Member of the Wisconsin Senate from the 2nd district
- In office January 1, 1850 – January 1, 1852
- Preceded by: Henry Merrill
- Succeeded by: James S. Alban

Personal details
- Born: George DeGraw Moore February 11, 1822 Caldwell, New Jersey
- Died: October 13, 1891 (aged 69) Newark, New Jersey
- Resting place: Rosedale Cemetery Orange, New Jersey
- Party: Whig
- Spouses: Justina Melrose Whitehead; (died 1887);
- Alma mater: Union College

= George DeGraw Moore =

18th century American politician, Member of the Wisconsin Senate

George DeGraw Moore (February 11, 1822 - October 13, 1891) was an American politician, lawyer, and jurist.
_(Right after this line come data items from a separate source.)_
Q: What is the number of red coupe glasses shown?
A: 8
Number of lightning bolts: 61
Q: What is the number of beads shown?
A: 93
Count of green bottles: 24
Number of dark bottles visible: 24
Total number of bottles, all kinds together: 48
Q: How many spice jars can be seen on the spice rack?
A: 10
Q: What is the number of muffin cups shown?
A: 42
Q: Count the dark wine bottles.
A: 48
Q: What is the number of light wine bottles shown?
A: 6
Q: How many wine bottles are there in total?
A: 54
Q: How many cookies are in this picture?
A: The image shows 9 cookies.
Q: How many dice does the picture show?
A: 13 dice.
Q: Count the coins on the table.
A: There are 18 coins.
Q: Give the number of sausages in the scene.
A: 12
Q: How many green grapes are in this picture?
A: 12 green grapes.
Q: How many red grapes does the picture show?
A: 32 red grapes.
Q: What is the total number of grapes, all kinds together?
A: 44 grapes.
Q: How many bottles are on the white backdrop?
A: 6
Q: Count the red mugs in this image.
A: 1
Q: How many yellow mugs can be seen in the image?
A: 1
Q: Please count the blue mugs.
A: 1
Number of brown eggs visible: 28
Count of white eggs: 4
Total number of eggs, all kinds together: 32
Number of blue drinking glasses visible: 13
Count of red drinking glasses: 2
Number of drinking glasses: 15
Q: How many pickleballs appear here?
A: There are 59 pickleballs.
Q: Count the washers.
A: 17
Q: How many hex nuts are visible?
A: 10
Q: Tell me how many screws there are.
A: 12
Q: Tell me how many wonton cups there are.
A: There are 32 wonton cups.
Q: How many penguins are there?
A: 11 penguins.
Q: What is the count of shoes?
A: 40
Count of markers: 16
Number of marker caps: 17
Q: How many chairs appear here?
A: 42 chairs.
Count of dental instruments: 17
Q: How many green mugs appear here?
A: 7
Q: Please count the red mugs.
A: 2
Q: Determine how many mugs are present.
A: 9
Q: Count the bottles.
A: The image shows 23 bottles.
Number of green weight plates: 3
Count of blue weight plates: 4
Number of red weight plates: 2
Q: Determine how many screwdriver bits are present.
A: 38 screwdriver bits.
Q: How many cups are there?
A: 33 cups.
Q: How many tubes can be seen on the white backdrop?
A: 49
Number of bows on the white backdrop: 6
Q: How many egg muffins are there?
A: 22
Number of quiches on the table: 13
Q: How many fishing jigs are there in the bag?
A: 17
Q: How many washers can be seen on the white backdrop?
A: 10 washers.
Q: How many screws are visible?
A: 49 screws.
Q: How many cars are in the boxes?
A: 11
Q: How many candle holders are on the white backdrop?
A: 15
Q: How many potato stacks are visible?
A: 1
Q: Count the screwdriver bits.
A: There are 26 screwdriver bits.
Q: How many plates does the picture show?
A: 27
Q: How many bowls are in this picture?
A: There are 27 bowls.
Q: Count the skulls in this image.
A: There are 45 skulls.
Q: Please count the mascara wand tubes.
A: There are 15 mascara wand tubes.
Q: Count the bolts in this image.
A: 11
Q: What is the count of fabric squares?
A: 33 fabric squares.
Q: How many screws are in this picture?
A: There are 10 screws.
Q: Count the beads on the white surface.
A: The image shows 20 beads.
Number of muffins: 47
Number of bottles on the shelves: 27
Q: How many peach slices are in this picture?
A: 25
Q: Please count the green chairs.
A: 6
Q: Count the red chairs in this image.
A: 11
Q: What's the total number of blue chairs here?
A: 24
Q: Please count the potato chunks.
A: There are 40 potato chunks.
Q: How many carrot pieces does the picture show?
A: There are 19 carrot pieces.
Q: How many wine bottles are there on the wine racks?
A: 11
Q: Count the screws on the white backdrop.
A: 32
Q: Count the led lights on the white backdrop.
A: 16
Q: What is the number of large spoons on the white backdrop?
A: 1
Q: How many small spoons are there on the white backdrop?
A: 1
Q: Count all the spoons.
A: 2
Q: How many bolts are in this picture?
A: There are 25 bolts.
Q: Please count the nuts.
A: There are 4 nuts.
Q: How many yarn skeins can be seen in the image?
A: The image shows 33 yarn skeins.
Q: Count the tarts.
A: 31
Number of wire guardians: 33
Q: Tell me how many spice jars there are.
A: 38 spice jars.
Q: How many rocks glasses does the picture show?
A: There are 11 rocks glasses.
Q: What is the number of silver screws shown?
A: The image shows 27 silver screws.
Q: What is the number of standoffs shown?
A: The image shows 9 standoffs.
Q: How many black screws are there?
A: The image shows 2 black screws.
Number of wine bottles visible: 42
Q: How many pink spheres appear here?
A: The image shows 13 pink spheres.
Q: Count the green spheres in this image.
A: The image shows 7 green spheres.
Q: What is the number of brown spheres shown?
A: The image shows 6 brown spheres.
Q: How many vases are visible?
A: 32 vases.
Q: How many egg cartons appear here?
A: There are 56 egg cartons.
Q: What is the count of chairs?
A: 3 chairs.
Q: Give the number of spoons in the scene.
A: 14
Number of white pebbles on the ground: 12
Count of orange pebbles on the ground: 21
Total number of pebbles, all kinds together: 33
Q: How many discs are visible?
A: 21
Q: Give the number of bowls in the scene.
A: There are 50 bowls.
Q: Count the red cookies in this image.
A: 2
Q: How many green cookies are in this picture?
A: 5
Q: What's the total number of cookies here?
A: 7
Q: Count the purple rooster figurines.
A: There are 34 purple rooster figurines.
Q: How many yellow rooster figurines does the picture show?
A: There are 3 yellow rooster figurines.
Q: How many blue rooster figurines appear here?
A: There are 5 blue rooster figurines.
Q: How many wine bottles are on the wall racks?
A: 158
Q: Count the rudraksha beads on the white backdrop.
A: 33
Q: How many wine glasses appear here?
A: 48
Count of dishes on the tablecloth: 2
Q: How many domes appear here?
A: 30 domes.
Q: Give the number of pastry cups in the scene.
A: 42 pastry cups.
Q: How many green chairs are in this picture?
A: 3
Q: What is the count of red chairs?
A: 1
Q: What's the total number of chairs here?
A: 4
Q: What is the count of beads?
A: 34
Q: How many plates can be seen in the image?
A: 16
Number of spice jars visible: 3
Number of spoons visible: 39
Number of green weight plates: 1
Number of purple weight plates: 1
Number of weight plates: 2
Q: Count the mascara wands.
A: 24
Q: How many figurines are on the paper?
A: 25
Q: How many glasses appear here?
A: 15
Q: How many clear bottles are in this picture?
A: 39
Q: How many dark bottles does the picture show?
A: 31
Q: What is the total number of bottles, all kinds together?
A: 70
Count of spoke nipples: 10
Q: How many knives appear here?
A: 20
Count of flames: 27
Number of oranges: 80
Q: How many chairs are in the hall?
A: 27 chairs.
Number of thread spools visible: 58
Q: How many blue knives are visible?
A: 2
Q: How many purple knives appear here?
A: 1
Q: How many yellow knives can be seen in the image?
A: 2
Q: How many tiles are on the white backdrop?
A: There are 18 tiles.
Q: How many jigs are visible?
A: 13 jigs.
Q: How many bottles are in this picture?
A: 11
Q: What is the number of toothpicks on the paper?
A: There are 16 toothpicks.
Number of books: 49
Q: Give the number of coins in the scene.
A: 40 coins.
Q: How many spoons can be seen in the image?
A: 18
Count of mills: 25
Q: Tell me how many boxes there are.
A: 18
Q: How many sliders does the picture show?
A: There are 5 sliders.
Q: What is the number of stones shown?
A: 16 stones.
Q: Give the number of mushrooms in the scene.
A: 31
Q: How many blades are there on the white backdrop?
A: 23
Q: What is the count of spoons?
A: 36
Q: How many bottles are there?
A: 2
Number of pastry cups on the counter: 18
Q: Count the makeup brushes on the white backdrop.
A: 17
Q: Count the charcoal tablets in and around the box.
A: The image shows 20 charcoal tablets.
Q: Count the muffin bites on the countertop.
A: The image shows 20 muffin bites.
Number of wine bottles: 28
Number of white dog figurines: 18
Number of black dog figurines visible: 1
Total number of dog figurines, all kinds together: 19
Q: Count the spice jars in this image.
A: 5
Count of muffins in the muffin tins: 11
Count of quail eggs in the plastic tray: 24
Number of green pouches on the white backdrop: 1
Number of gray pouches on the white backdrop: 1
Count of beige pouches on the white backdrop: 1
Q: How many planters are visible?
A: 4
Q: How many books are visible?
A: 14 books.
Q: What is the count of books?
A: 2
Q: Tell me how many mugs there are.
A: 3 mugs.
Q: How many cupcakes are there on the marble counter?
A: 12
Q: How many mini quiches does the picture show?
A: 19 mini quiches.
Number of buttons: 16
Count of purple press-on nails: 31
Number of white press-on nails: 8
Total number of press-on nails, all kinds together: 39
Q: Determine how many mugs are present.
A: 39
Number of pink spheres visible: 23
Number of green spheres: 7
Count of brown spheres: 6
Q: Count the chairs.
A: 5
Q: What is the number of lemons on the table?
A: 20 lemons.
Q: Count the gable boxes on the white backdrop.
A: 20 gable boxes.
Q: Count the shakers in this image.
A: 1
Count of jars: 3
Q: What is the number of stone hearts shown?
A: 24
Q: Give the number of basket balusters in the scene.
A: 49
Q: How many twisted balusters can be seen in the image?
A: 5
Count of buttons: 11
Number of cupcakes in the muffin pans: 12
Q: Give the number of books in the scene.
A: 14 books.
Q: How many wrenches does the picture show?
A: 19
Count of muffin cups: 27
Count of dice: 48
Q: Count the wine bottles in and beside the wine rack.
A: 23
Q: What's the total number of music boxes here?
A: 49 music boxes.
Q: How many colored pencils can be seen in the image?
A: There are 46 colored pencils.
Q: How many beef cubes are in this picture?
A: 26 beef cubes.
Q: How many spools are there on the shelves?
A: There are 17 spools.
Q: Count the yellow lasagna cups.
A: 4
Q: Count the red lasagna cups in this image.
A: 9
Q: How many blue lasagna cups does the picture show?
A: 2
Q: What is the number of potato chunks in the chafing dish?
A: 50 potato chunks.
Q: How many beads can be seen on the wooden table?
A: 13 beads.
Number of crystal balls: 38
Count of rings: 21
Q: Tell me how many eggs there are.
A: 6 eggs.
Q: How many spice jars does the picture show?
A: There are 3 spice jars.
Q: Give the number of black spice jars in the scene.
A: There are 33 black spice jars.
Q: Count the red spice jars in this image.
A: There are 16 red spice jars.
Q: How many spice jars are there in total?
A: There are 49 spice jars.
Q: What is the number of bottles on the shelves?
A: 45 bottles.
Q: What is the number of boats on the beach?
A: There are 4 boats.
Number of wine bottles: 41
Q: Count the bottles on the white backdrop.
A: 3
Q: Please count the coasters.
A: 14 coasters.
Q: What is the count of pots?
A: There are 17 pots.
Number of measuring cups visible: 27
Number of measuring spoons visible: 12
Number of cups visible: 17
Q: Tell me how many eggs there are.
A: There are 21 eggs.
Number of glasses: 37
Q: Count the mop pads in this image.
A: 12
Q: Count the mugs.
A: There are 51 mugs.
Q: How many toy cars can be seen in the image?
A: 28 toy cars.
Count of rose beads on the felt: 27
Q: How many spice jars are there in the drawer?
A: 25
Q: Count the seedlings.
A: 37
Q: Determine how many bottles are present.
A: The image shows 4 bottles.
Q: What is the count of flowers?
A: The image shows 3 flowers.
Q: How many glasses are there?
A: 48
He was sometimes referred to in historical documents as "G. DeGraw Moore" or "J. DeGraw Moore."

==Biography==

Born in Caldwell, New Jersey, Moore received his law degree from Union College, in Schenectady, New York, and studied law in a law office in Newark, New Jersey. Moore settled in Prairie du Sac, Wisconsin. He served in the Wisconsin State Senate in 1850 and 1851. In 1851, Moore moved to Urbana, Ohio. In 1856, Moore moved back to Newark, New Jersey. From 1869 to 1879, he served as surrogate for Essex County, New Jersey. He also served on the first board of directors of the Prudential Friendly Society, a predecessor to the Prudential Life Insurance Company.